Subsidies for the Non-Specialist

A Tale of Two Regular Folks and their Encounter With Federal Market Intervention: (Subsidies for the Non-Specialist)

Beth and Bob are two regular people.  They live next door to each other, in identical homes.  They are both entrepreneurial and work hard at their jobs.  Both have second jobs, too - just to make ends meet.  There is just one difference:  one of them always seems to be slightly better off than the other.

Please note that this example illustrates the basic concepts of existing federal market intervention.  It does not depict actual federal programs.


Beth's Home and Businesses

Bob's Home and Businesses



Beth put in a redwood hot tub and may deduct 10% the cost from her federal tax bill due to the 10% domestic large timber tax credit.

Bob's hot tub, made of porcelain, is not eligible for federal tax credits.


Beth built a turtle racing stadium.  Since the construction of stadiums may use tax-exempt bonds, Beth got a lower interest rate.

On weekends, Bob built nursing homes.  While he, too, financed his work with bond issues, his bonds were not tax-exempt.  Thus, he paid a higher interest rate.

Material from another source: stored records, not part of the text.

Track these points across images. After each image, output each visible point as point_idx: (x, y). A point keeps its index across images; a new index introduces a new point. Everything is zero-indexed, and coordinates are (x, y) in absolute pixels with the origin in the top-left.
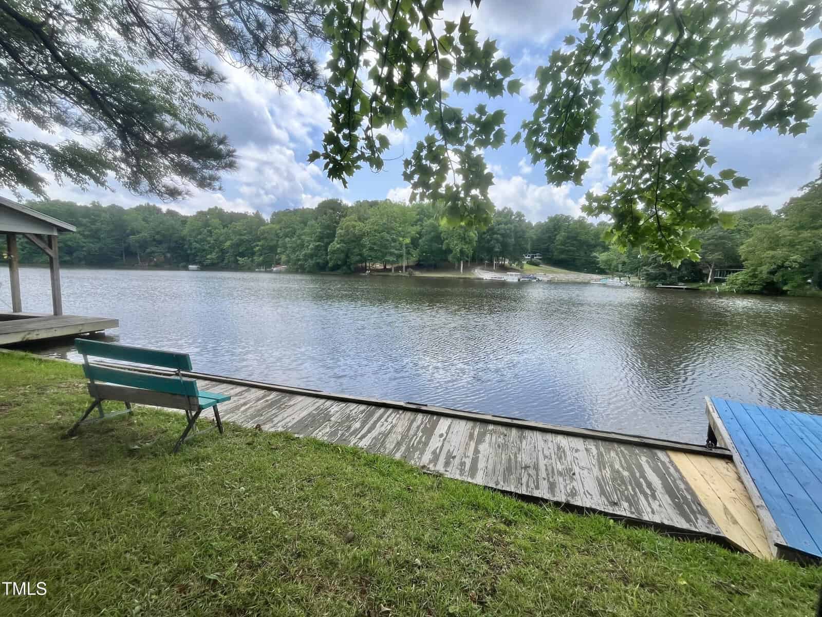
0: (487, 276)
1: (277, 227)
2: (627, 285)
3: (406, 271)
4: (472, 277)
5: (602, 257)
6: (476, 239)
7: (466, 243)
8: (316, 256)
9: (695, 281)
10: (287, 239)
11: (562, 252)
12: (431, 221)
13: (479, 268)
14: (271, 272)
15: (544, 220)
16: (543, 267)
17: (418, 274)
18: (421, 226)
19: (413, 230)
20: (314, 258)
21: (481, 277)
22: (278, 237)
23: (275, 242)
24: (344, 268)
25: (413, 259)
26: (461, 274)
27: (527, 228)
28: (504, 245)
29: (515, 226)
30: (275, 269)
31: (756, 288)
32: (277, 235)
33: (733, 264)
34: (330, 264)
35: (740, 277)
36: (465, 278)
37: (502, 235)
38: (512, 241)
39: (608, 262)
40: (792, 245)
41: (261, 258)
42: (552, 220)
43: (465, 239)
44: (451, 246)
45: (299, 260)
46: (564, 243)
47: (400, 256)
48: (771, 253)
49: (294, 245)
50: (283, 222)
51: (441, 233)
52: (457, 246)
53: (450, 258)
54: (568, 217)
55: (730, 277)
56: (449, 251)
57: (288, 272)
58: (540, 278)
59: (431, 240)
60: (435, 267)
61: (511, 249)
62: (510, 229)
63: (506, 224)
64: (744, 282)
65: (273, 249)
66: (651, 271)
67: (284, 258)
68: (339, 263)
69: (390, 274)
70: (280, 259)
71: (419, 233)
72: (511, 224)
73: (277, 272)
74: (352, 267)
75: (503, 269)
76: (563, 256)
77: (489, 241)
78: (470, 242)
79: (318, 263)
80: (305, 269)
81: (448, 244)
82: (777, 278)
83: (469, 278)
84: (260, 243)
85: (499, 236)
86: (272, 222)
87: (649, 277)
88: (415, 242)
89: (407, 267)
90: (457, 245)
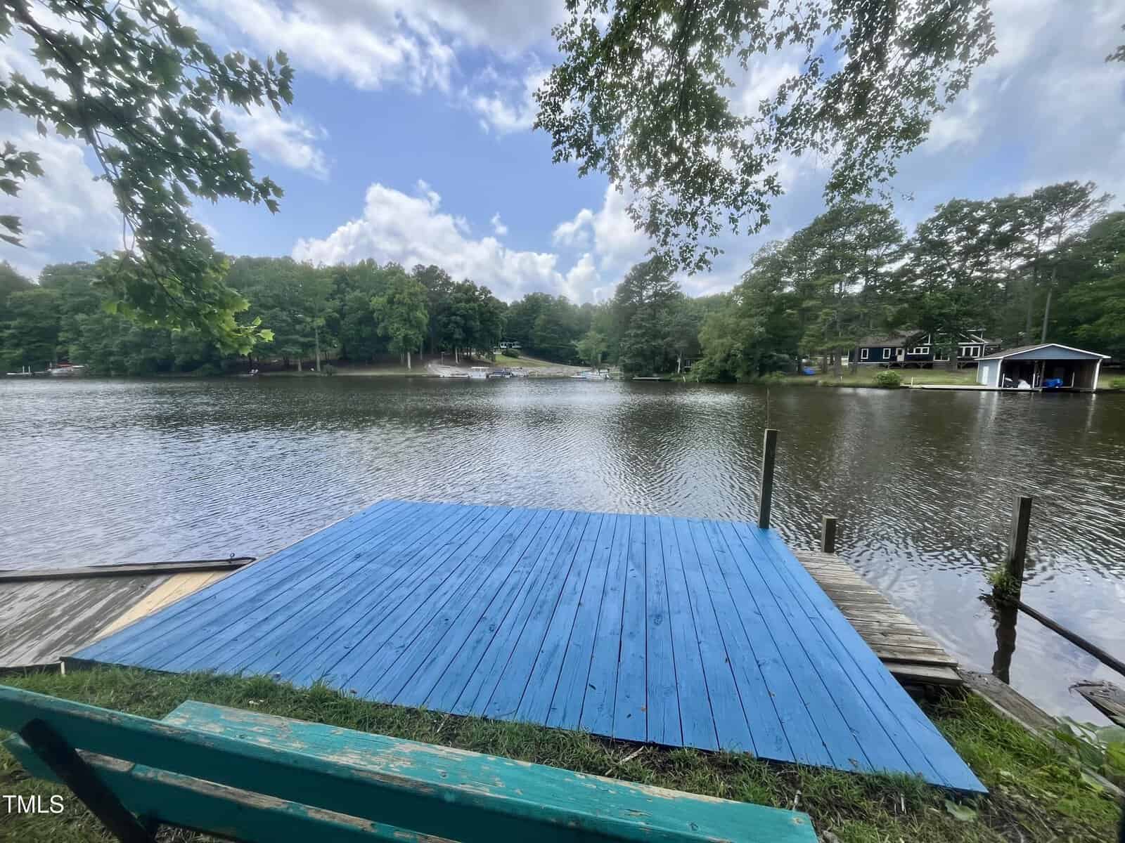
0: (445, 372)
1: (55, 293)
2: (606, 378)
3: (322, 368)
4: (424, 374)
5: (580, 345)
6: (426, 321)
7: (412, 326)
8: (148, 346)
9: (668, 371)
10: (80, 317)
11: (543, 340)
12: (357, 293)
13: (435, 362)
14: (48, 377)
15: (520, 299)
16: (523, 359)
17: (343, 373)
18: (342, 300)
19: (331, 306)
20: (143, 351)
21: (437, 373)
22: (58, 312)
23: (52, 322)
24: (207, 366)
25: (334, 351)
26: (409, 370)
27: (496, 308)
28: (468, 331)
29: (479, 305)
30: (55, 371)
31: (712, 377)
32: (56, 309)
33: (695, 352)
34: (178, 361)
35: (700, 366)
36: (414, 377)
37: (463, 316)
38: (477, 324)
39: (587, 352)
40: (735, 332)
41: (20, 351)
42: (529, 298)
43: (410, 322)
44: (390, 331)
45: (111, 354)
46: (544, 329)
47: (308, 346)
48: (721, 341)
49: (97, 327)
50: (68, 285)
51: (373, 312)
52: (399, 331)
53: (391, 347)
54: (547, 297)
55: (693, 367)
56: (387, 338)
57: (87, 376)
58: (515, 373)
59: (360, 322)
60: (371, 362)
61: (477, 335)
62: (473, 309)
63: (468, 301)
64: (704, 371)
65: (50, 335)
66: (628, 361)
67: (73, 350)
68: (196, 357)
69: (293, 374)
70: (67, 352)
71: (340, 311)
72: (474, 302)
73: (61, 377)
74: (222, 364)
75: (469, 362)
76: (544, 345)
77: (445, 325)
78: (418, 326)
79: (153, 360)
80: (125, 371)
81: (385, 328)
82: (728, 366)
83: (420, 376)
84: (13, 323)
85: (458, 318)
86: (45, 286)
87: (627, 369)
88: (332, 325)
89: (323, 363)
90: (398, 329)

Beth deducted the all the interest on her 30 year mortgage in the first 4 years, and was able to put her tax savings in the bank.

Bob must deduct mortgage interest from his taxes over the 30 year life of the mortgage.


Beth invested $10,000 in a California artichoke farm to build a nest egg for her kids.  The farm is rapidly losing money.  However, under special passive loss provisions for artichoke farmers, Beth can deduct $20,000 per year from other income to reflect her artichoke losses - even though she put no more money in.

Poor Bob chose to invest in his nursing homes project.  Unlike the artichoke industry, nursing home losses are limited to the funds actually put at risk.



Since Beth painted her house purple, the government gave her $4,000.

Bob carelessly chose taupe and got nothing from the feds.

Direct federal ownership of facilities/service operations, net of user charges

Prior to buying her own house, Beth lived a government-owned mansion and paid a monthly rent of only $5.

Bob paid market rents prior to his home purchase.

Research and Development Support

Beth needed a new machine to remove the radon from her basement.  To solve her problem, the federal Office of New Machines came in and designed, built, and tested it for her.

Though Bob had no radon problems, he did have some unmarked metal drums that kept surfacing in his kid's sandbox.  The Office of New Machines was too busy with radon removal R&D to have time for unmarked drum R&D.

Market Planning

Beth's Pet Rocks came from a single quarry.  If supplies were cut off, she was in trouble.  Luckily, the Office of Strategic Stones and Stuff had done scenario planning to locate alternative sources of supply and had stockpiled key rocks for such an emergency.

Bob runs a retail magazine franchise.  When Bob's main magazine supplier cut him off for not selling enough Pewter World subscriptions, he was forced to make 47 phone calls over a two month period before he located a new source of supply.

Subsidized loans, loan guarantees, and insurance programs

Because she lives in a Quarry Development Region, Beth got a below-market fixed-rate mortgage from the government.  In addition, the government promised to make good on any unpaid principle should Beth not be able to make her payments.

Bob had a bank mortgage with fluctuated with the prime rate.  Should he fail to make any payments, the bank could seize his home.

Administrative and Regulatory Costs

Beth created a great deal of work for the government.  Somebody had to plan and manage handling her radon cleanup, legal suit and mortgage.  These people worked very hard, but Beth wasn't the one that had to pay them.

Bob paid for all of the work his activities created through his mortgage rates, taxes, and of course, lawyers fees for the little mess in his back yard sandbox.


Assumption of Legal Risks/Indemnification

Prior to discovering her radon problem, Beth had rented her basement room to a couple who was now experiencing health problems.  Luckily, she had received blanket federal indemnification for all accidents, spills, etc. associated with her home or business.  She told the couple to go sue the federal government.

Bob was not so lucky.  Federal researchers discovered that he had once spilled some gasoline in his back yard while refueling his lawn mower.  Under the joint and several strict liability provisions of Superfund, poor Bob was individually responsible for mitigation of all pollution associated with the mysterious drums in his back yard.

Changes in Market Rules Governing Access to Markets, Prices, or Terms of Sale

Beth built an addition to her home using whatever contractor and construction material she wished.

Not Bob.  Since his house was taupe, not purple, he had to use Henry's House Builders and pay a significant price premium.  Furthermore, the Regulations for Owners of Taupe Homes stipulated that he could sell his home only in an even-numbered year.

Federal Procurement Policies

When Beth lived in her government-subsidized mansion she was a government employee responsible for purchasing all necessary food items for her department.  In accordance with the "Truffle Promotion Act of 1832," she purchased hundreds of truffles per month from the nation's four truffle manufacturers.

When Bob needed food, he bought it at market rates in the neighborhood Quick Mart.